Whether they were apartments in hot downtown areas or established cities, or single-family homes scattered across Southern boomtowns, projects that Willow Wealth put its customers into struggled to hit revenue targets and fell behind on loan payments.

Willow Wealth has blamed the failures on the Federal Reserve’s interest rate hiking cycle in 2022, which made repaying floating-rate debt harder.

Among newly disclosed defaults are a pair of funds tied to a 268-unit luxury apartment building in East Nashville called Stacks on Main.

Investors hoping to earn the advertised 16.4% annual return put a combined $18.2 million into the two funds, according to documents reviewed by CNBC. They later added another $2 million in a member loan meant to stabilize the deal.

Stacks on Main apartment complex in Nashville, Tenn.

Courtesy: Google Maps

“Your equity investment is expected to incur a full loss” after selling Stacks on Main on Nov. 25, Willow Wealth told customers in a letter dated that same day. Investors in the member loan will lose up to 60%, the company said.

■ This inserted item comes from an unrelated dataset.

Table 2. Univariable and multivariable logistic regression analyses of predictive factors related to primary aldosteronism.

“We understand this is difficult news to receive,” Willow Wealth told customers. “We share in your disappointment.”

Documents for the 2022 transactions listed Nazare Capital, the family office of former WeWork CEO Adam Neumann, as the sponsor for the deal. Real estate sponsors typically source, acquire and manage deals on behalf of investors.

In 2022, after his WeWork tenure ended, Neumann founded property startup Flow, which took on some of the real estate deals from his family office.

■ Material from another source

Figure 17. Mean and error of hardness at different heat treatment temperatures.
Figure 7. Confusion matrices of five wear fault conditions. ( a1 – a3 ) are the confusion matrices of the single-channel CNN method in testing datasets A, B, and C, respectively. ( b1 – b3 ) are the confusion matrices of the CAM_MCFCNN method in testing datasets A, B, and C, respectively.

In public comments to news outlets over the past year, representatives from Flow have sought to distance the company from the travails of then-Yieldstreet.

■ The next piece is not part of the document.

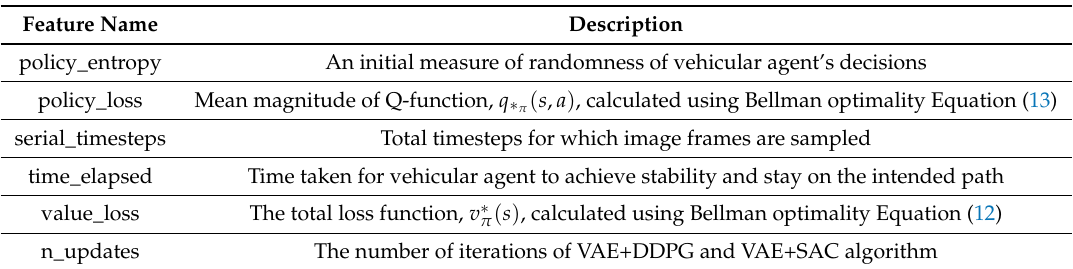
Table 2. Features considered in the simulation.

But according to the 2022 investment memo, Nazare purchased Stacks on Main in July 2021 for $79 million and then offloaded a majority stake to Yieldstreet members through a joint venture.

Crucially, the transaction saddled the joint venture with $62.1 million in debt, a burden which would later prove instrumental in the deal’s failure, CNBC found.

Israeli-American businessman Adam Neumann speaks during The Israeli American Council (IAC) 8th Annual National Summit on January 19, 2023 in Austin, Texas.

Shahar Azran | Getty Images

“This building was majority-owned by YieldStreet and the property was never operated either by Flow or anyone associated with Adam,” a spokeswoman for Neumann told CNBC. “In any event, the building has been sold and Flow no longer has a minority interest nor any involvement in this property.”

Nazare was also listed as sponsor for another Nashville project that went sideways for retail investors, an apartment complex at 2010 West End Ave. That project resulted in $35 million in losses across two funds, wipeouts that were previously reported by CNBC.

Besides the deals tied to Nazare, there were other defaults.

A project called the Houston Multi-Family Equity fund, made up of apartments across suburban Texas, resulted in a loss of all $21 million of customer funds, the startup told investors in a Nov. 25 letter.

“The property was unable to generate sufficient revenue to pay monthly debt service and operating expenses” and went into foreclosure, resulting in a “full loss of the equity,” Willow Wealth said.

A ‘high-risk’ trap

The tally of Willow Wealth’s investor losses is likely to rise further.

For instance, an $11.6 million loan made by Willow Wealth customers for a Portland, Oregon, multifamily project is “currently in default” after an appraisal found that the borrower owed more than the real estate was worth, the company told investors.

Willow Wealth is trying to restructure the borrower’s loan to avoid selling the property for a loss, the company said in a letter to investors.

The company has also warned investors that a Tucson, Arizona, apartment complex and two projects made up of single-family rental homes across Southern states were likely to result in future losses of unspecified amounts, according to separate letters. Investors put more than $63 million combined into those deals.

Williams, the Boston University professor and a former Federal Reserve bank examiner, said he taught a class this fall on how Willow Wealth and other fintech firms failed to protect their customers.

“They claimed they were going to democratize access to the types of deals only the rich had,” Williams said. “In reality, they created a high-risk trap for investors.”